1. zonguldak'a son gidişimde bir kez daha şehrin girişinde, şehrin kendine has hüznünü hissettim -belki de bunu sadece ben hissediyorum-. ankara tarafından şehre girişte dar bir cadde, kırık dökük evler, dükkanlar, köprüler karşınıza çıkar. sonra yıkılıp inşaata dönüştürülen alanları görürsünüz. kendimi çok bunalmış hissederim bu manzaraların içinden geçerken. hüzünden sonra yıkımlar, şantiyeler, yeni binalar, eskilerin arasında sıkışmış yeni binalar... çok can sıkıcı.
    sanki bir kaybedilmişlik var. tozun, kömür karasının içinde yıllardır çalışan işçilerin artık bugün büyük bir kabullenmişlikle yenildiklerini hissediyorum.

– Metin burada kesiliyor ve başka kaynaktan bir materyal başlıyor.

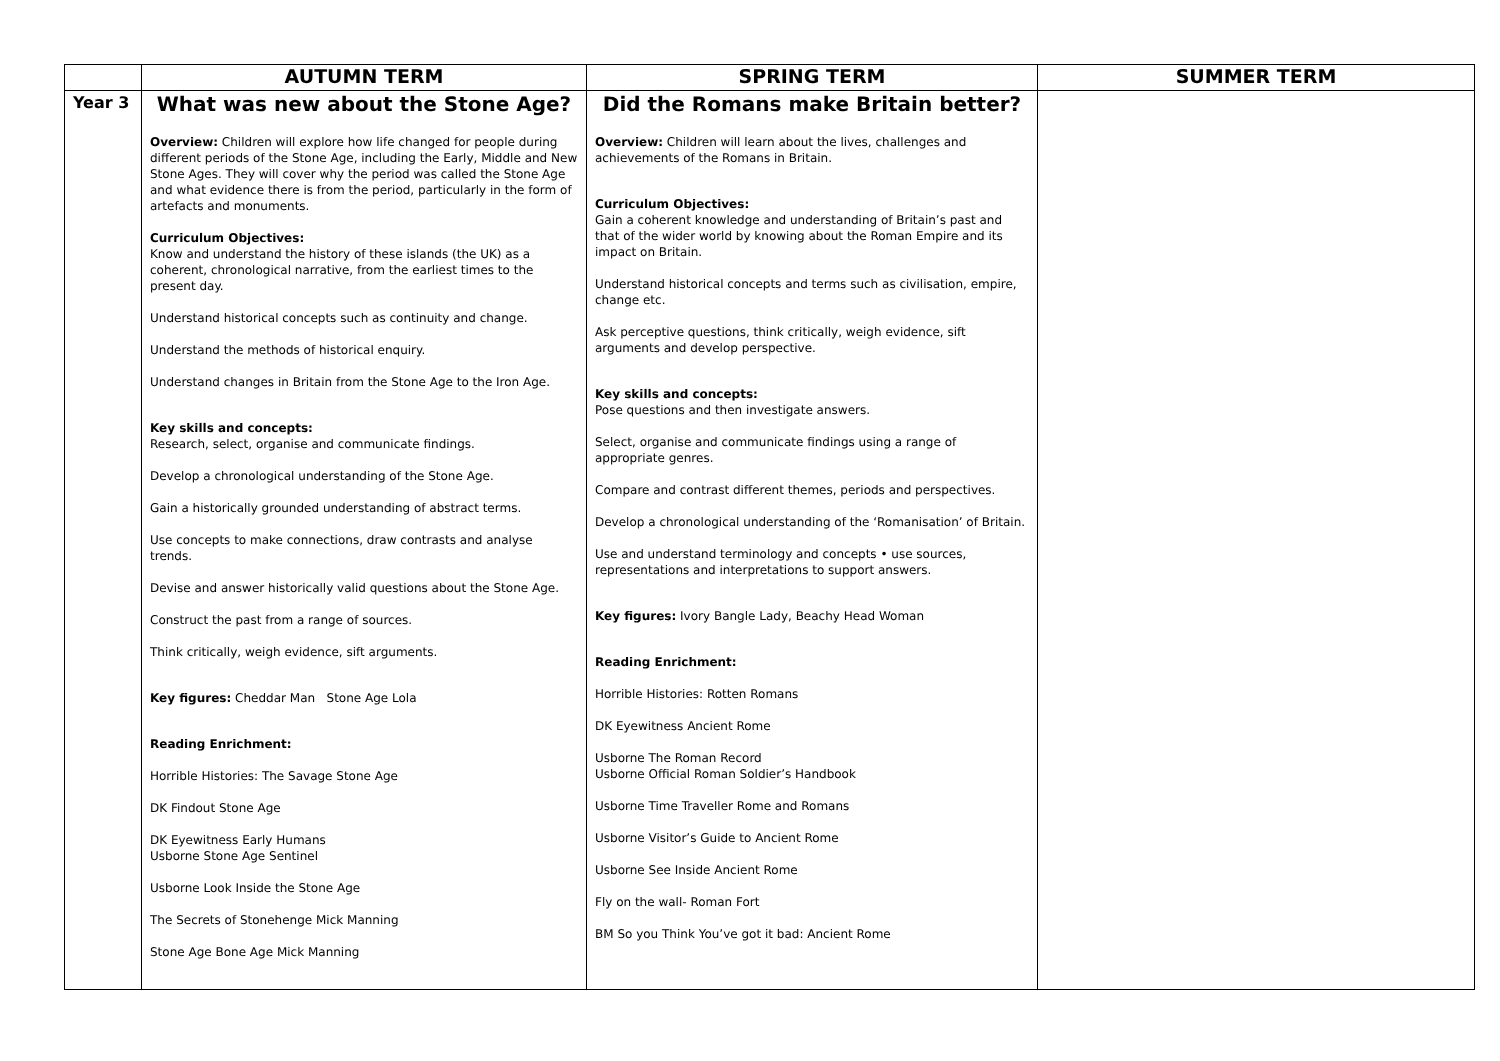| | AUTUMN TERM | SPRING TERM | SUMMER TERM |
| --- | --- | --- | --- |
| Year 3 | What was new about the Stone Age? Overview: Children will explore how life changed for people during different periods of the Stone Age, including the Early, Middle and New Stone Ages. They will cover why the period was called the Stone Age and what evidence there is from the period, particularly in the form of artefacts and monuments. Curriculum Objectives: Know and understand the history of these islands (the UK) as a coherent, chronological narrative, from the earliest times to the present day. Understand historical concepts such as continuity and change. Understand the methods of historical enquiry. Understand changes in Britain from the Stone Age to the Iron Age. Key skills and concepts: Research, select, organise and communicate findings. Develop a chronological understanding of the Stone Age. Gain a historically grounded understanding of abstract terms. Use concepts to make connections, draw contrasts and analyse trends. Devise and answer historically valid questions about the Stone Age. Construct the past from a range of sources. Think critically, weigh evidence, sift arguments. Key figures: Cheddar Man Stone Age Lola Reading Enrichment: Horrible Histories: The Savage Stone Age DK Findout Stone Age DK Eyewitness Early Humans Usborne Stone Age Sentinel Usborne Look Inside the Stone Age The Secrets of Stonehenge Mick Manning Stone Age Bone Age Mick Manning | Did the Romans make Britain better? Overview: Children will learn about the lives, challenges and achievements of the Romans in Britain. Curriculum Objectives: Gain a coherent knowledge and understanding of Britain’s past and that of the wider world by knowing about the Roman Empire and its impact on Britain. Understand historical concepts and terms such as civilisation, empire, change etc. Ask perceptive questions, think critically, weigh evidence, sift arguments and develop perspective. Key skills and concepts: Pose questions and then investigate answers. Select, organise and communicate findings using a range of appropriate genres. Compare and contrast different themes, periods and perspectives. Develop a chronological understanding of the ‘Romanisation’ of Britain. Use and understand terminology and concepts • use sources, representations and interpretations to support answers. Key figures: Ivory Bangle Lady, Beachy Head Woman Reading Enrichment: Horrible Histories: Rotten Romans DK Eyewitness Ancient Rome Usborne The Roman Record Usborne Official Roman Soldier’s Handbook Usborne Time Traveller Rome and Romans Usborne Visitor’s Guide to Ancient Rome Usborne See Inside Ancient Rome Fly on the wall- Roman Fort BM So you Think You’ve got it bad: Ancient Rome | |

    bu, bütün türkiye için ve bütün dünya için geçerli şuan. saçma sapan koşullarda sabah 8'den gece 10'a kadar çalışan market işçileri, sosyal hakları olmayan hamallar, inşaat işçileri, taşeronlar, sendikası bile olmayan dersane öğretmenleri, hakkını aramaktansa iş arkadaşlarının kuyusunu kazmaya çalışan her türlü beyinsiz emekçi fena halde yenilmiş durumdalar. ve farkında bile değiller. o yüzden bu başlığa büyük bir şaşkınlıkla yazıyorum. 1991'de zonguldak'ta başlayan direnişe imreniyorum. bunca yıldır bu bilincin gelişmektense geri gidişine hayret ediyorum.
    ve tüm bunları da en son yine zonguldak'ta görüp hissettim.

    son olarak tanım: zonguldak maden işçilerinin ve halkının destansı başkaldırısıdır.